In recent seasons Billingsfors IK have had the following average attendances:

| Season | Average attendance | Division / Section | Level |
|---|---|---|---|
| 2009 | Not available | Div 6 Dalsland | Tier 8 |
| 2010 | 70 | Div 6 Dalsland | Tier 8 |

- Attendances are provided in the Publikliga sections of the Svenska Fotbollförbundet website.

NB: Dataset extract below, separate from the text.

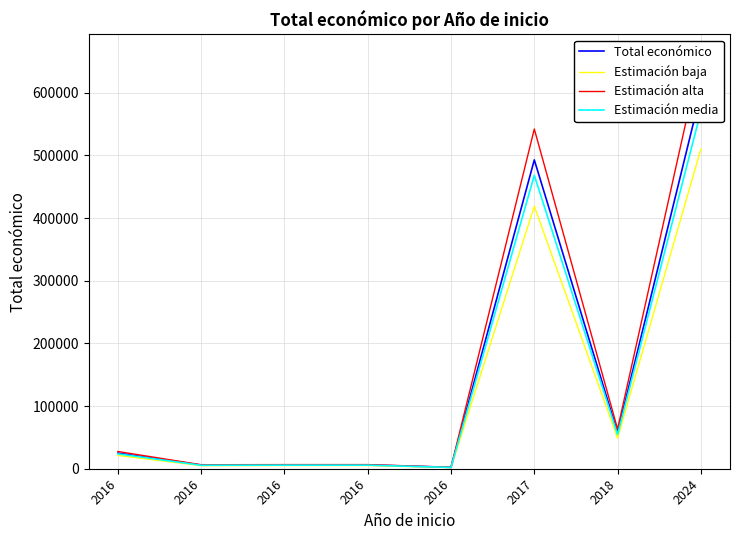

Is it true that Estimación media equals 1439.6 at 2016?

False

On 30 May 2006 a strengthened Billingsfors IK played GAIS in a jubilee match to celebrate BIK's 100-year anniversary in 2006. The match was a great spectacle with almost 850 paying spectators at the Lövåsvallen.

==Players==
- Ingvar Rydell – Played for Billingsfors IK when the team played in the Allsvenskan. He then went to Malmö FF and was the Allsvenskan top-scorer in the 1949–50 season. He also played in the Sweden national team.